There is another large exception in addition to the I've paid my dues by being married to you for 30 years exception: To be considered a good marriage partner, a man or woman need not have worked on a factory floor or in an office or a shop continuously for a long period. Yes, I know I said that consistent work is important. But not all work can be consistent, steady work. For example, some men are real artists––not phony, fraudulent artists, but actual artists who make a living at it. Maybe that's the person in your life. If a person has an honest job that pays the bills, that's fine. This is especially true, again, when the nature of the work is sporadic. I'm reiterating this because my wife reminded me that when we got married, she was a lawyer (steady job, or so it seemed) and I was a screenwriter, columnist, novelist, and author of novels, diaries, and tomes about finance. Mine was sporadic work (although I always had a lot of it and could not keep up with the backlog) and hers was steady work, but it worked out fine. More than fine.

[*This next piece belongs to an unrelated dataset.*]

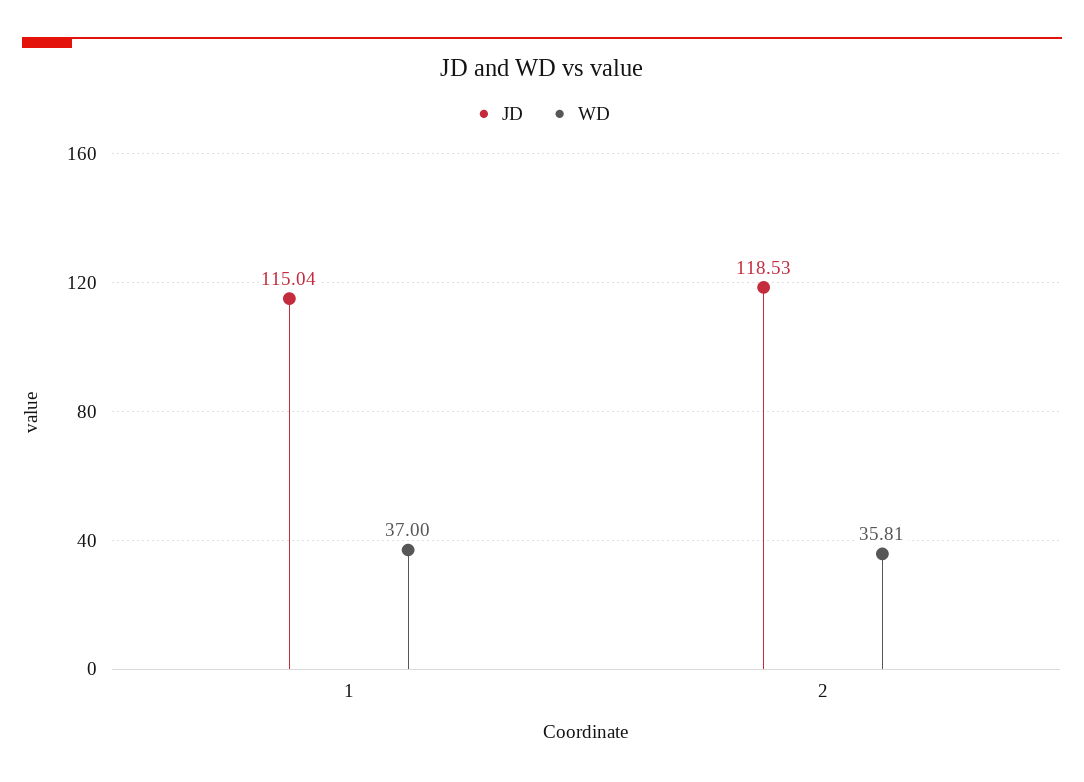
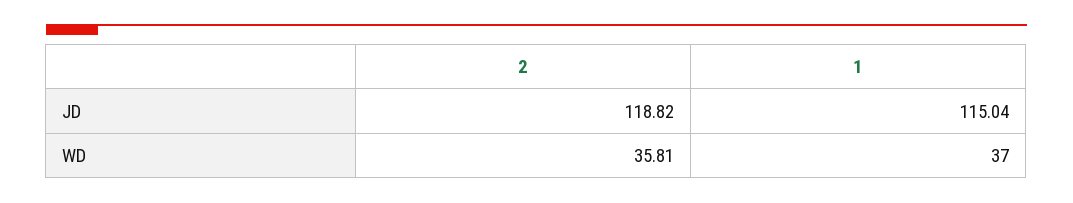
JD, 2: 118.53 -> 118.82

I was used to hard work. . .and so was she. It is that custom––getting work done and being accustomed to discipline––that is the main point. And it all comes back to character––the touchstone. If it is the kind of work that shows character, it's good work. If it's the kind of work that shows either no character or its twin, bad character, that's something else entirely.
I Meant Honest
Work
If, for example, you have a person in your life who is intelligent and hard working, but his work is selling people fraudulent investment products, that person probably is not good marriage material. Honesty and trustworthiness are character traits that one wants in a spouse. So don't be fooled; hard work by itself is not a sufficient marker for good character.
Carefree Student Days
Now, what about getting married young?
Here, I admit a bias. I got married when I was a law student and graduate student in economics. My wife was an undergraduate in college. My parents got married when they were graduate students. My son got married when he was a student.
All of the marriages have lasted, or did last, a long time. My parents’ lasted for 60 years, until my mother died. My wife and I have been married since 1968. My son has been married about three years, which is a lot considering that he is 23.

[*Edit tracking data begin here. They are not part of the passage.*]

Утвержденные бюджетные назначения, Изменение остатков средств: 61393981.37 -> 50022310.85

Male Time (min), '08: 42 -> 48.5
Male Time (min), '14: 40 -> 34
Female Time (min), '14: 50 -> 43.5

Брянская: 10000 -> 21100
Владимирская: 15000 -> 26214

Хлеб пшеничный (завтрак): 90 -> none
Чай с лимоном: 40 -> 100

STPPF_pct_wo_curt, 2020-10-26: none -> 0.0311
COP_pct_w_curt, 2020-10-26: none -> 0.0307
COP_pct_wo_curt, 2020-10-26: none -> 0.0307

Many of my closest friends from the whole range of my life got married when they were young, usually while in graduate school. Most of those marriages have lasted, although not all. The line I can draw about which marriages have succeeded and which marriages have not surrounds––once again––discipline. The men and women who were self-supporting, by means of work in school, are the ones whose marriages lasted. If these men and women had the work ethic to keep up their grades and also bring home the bacon, they usually were able to have the grit to stay married.

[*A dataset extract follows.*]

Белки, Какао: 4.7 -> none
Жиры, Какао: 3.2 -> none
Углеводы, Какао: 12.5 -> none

If a man and woman, even as students, can run a household while learning and earning, he or she probably has at least some discipline, and again, this discipline is what it's all about.
I will say that if a young couple is completely supported by their parents, this possibly works against their turning out to be great marriage partners. They are basically just children in a playpen of marriage unless at least one of them is earning money for school in some way––even if it's by part-time work.
So, now that we've assumed you have found a hardworking man or woman, in a reputable job, earning a decent living, not running afoul of the law, not in a job that would make you afraid to bring him or her home to mother. What next?
Chapter 5
Personality, No Divas
Wanted
In terms of what makes a marriage work, first comes great looks and a great body, then personality.